En 48 heures, il a battu des records, avec 13 millions de vues : Chanel a sorti le grand jeu avec son spot « Une histoire de cinéma » et ses deux megastars, Penelope Cruz et Brad Pitt, dans un hommage au film culte de Lelouch, Un homme et une femme. « Dans le luxe et le haut de gamme, le noir et blanc est très prisé, remarque Fabrice Brovelli. Il suffit de voir les pubs pour L’Homme d’Yves Saint Laurent, les pubs Calvin Klein ou encore les spots pour Acqua di Gio d’Armani... Non seulement le n&b permet de se démarquer, mais il donne aussi un côté “edgy”, comme dans le film indépendant Frances Ha, avec Greta Gerwig, et “sharp”, coupant comme du verre. » En 2014, Nike choisissait la non-couleur avec « Lebron Together », un film qui célèbre le retour de la star NBA à Cleveland, tout en encourageant les électeurs à aller voter. Ici, le noir et blanc avait valeur d’universel, peu de temps avant la candidature de Trump et sa victoire à la présidentielle. Quatre ans après, Nike réitèrera ce choix chromatique pour sa campagne anti-raciste avec Colin Kaepernick : à l’occasion, le noir et blanc quitte les écrins veloutés du luxe pour prendre la tonalité de l’engagement. 

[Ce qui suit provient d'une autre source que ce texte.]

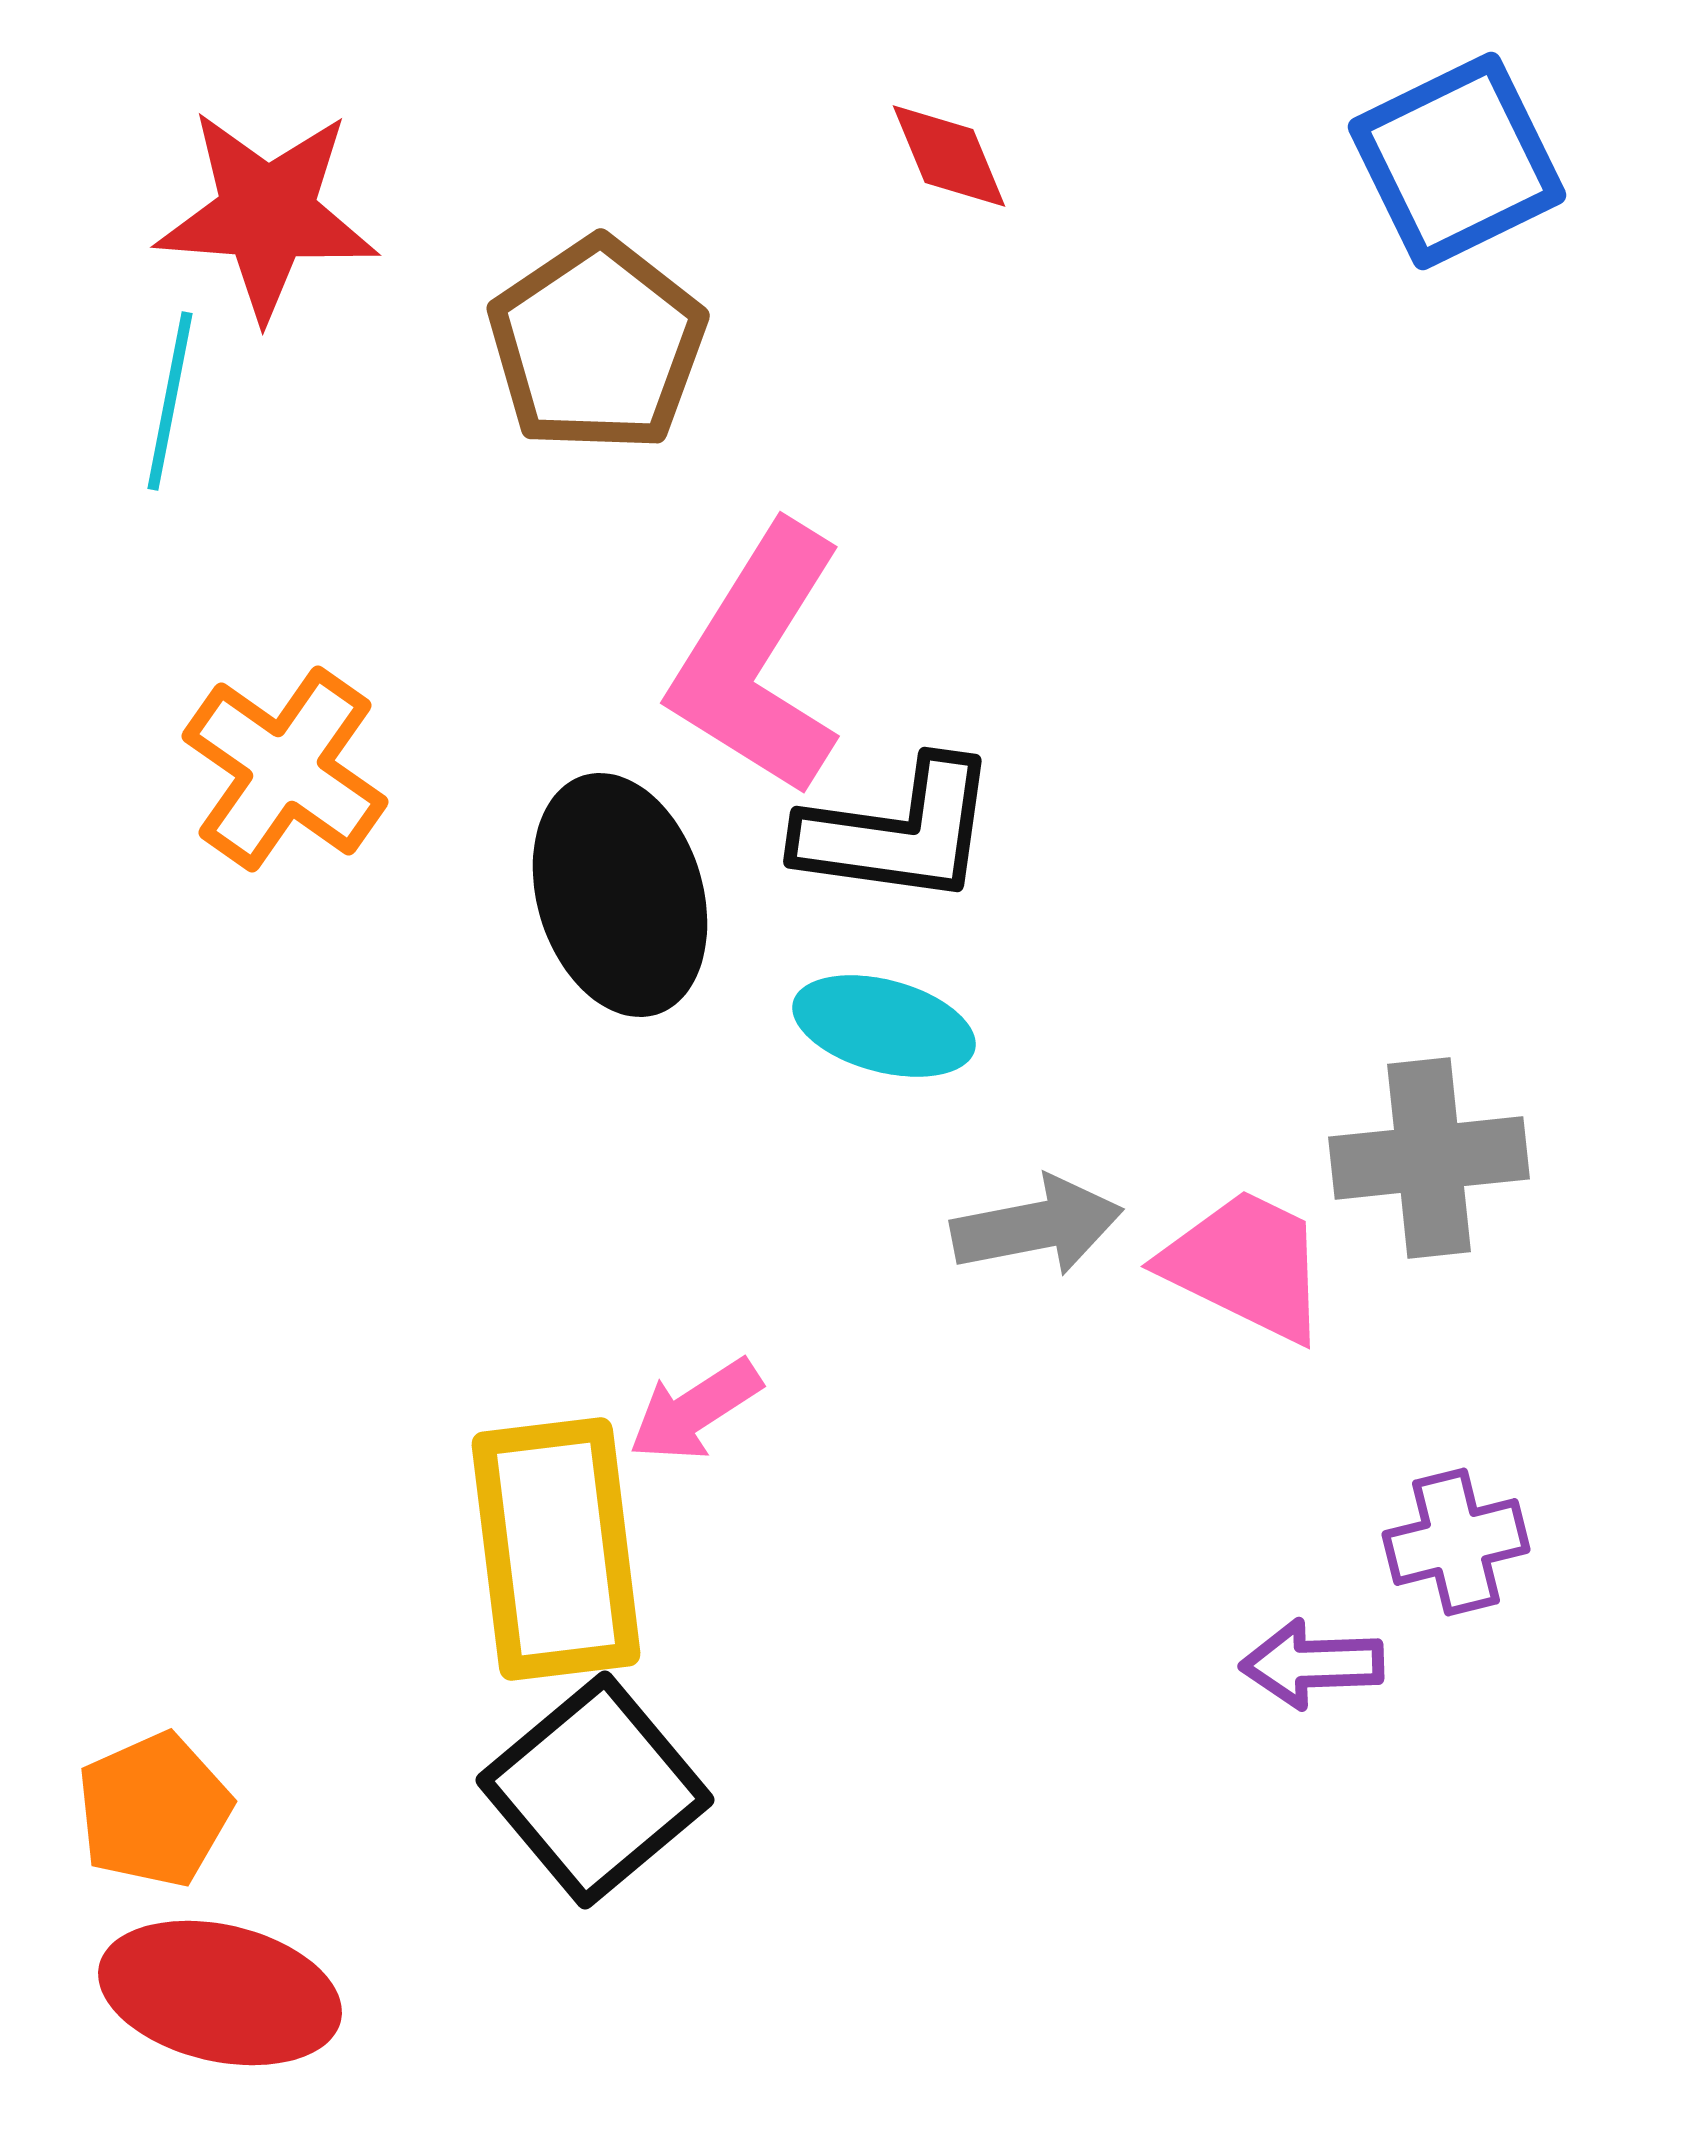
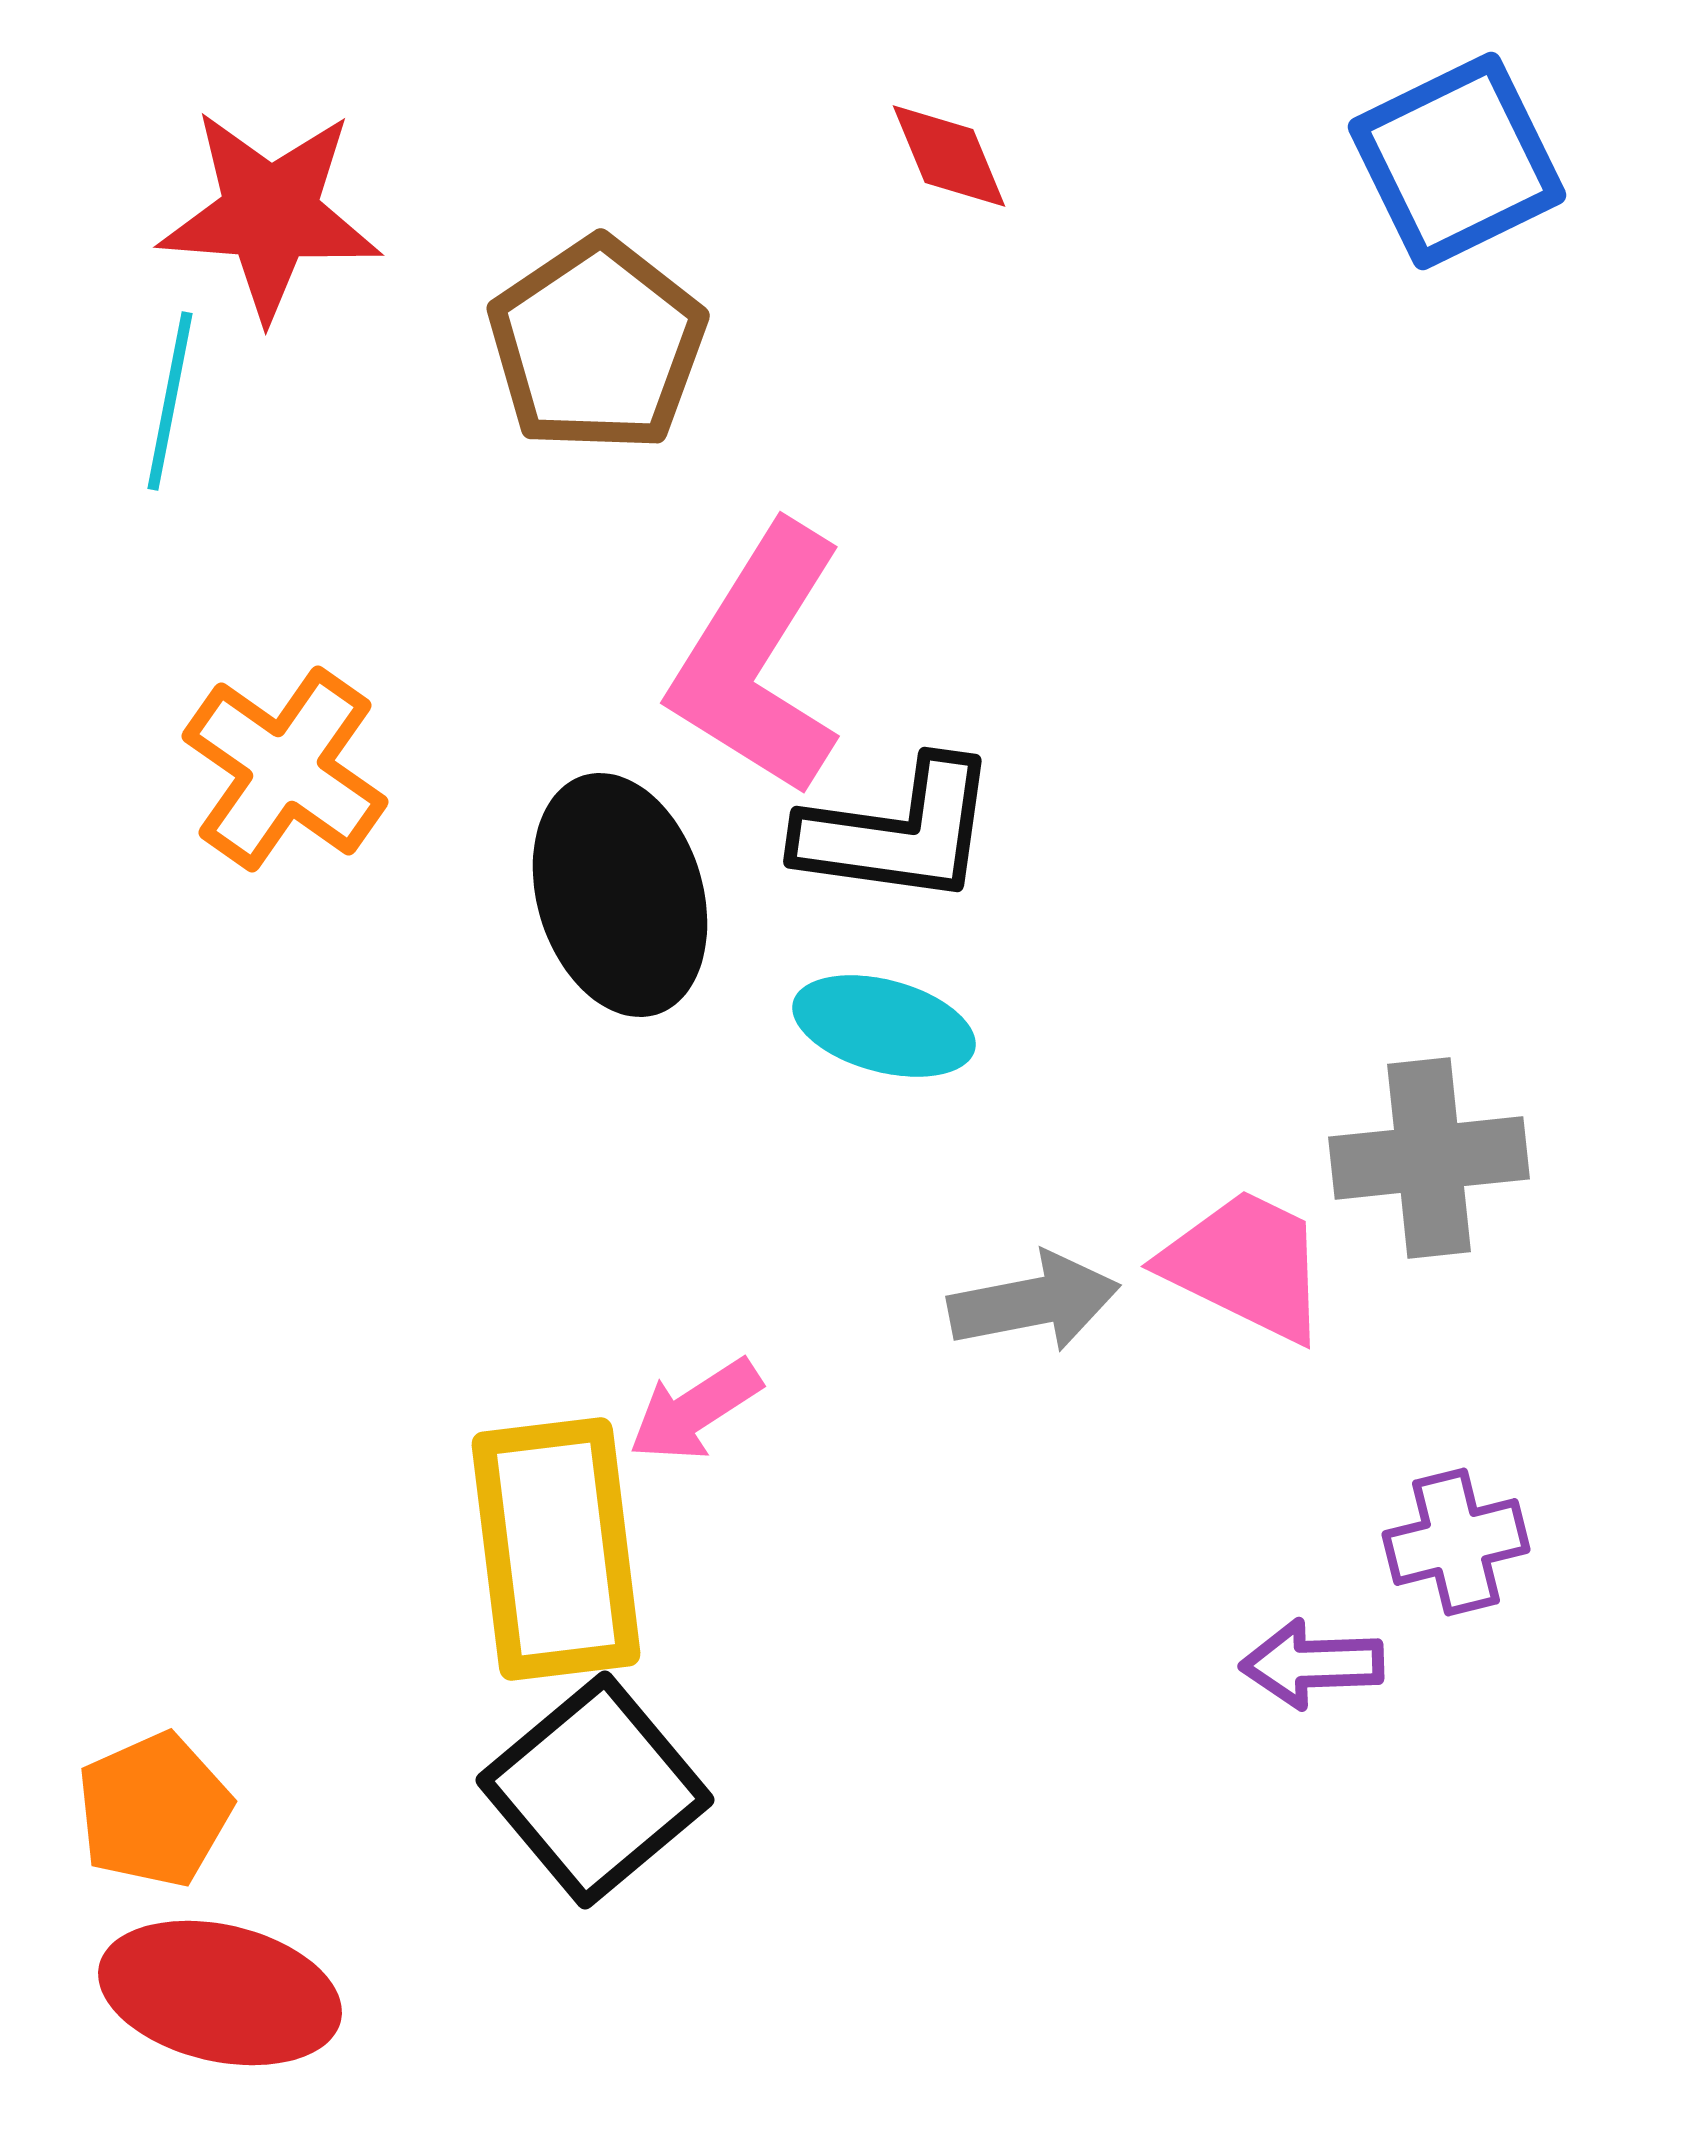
red star: moved 3 px right
gray arrow: moved 3 px left, 76 px down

« La couleur est descriptive. Le noir et blanc est interprétatif », déclarait le mythique photographe Elliott Erwitt, qui avait pratiqué l'un et l'autre avec le même brio. « Ce qui est certain, estime Emmanuel Anjembe, c’est qu’il dit plus l’intemporalité que la contemporanéité. Pour l’heure, je n’ai pas vu de démonstration de force de l’IA générative qui reposait sur des images ou vidéos en noir et blanc. » L’IA, encore trop rustaude pour appréhender les subtilités du noir et blanc, aussi cérébral et complexe que l’ «Outrenoir » de Soulages ? Fin de l’article, fondu au noir.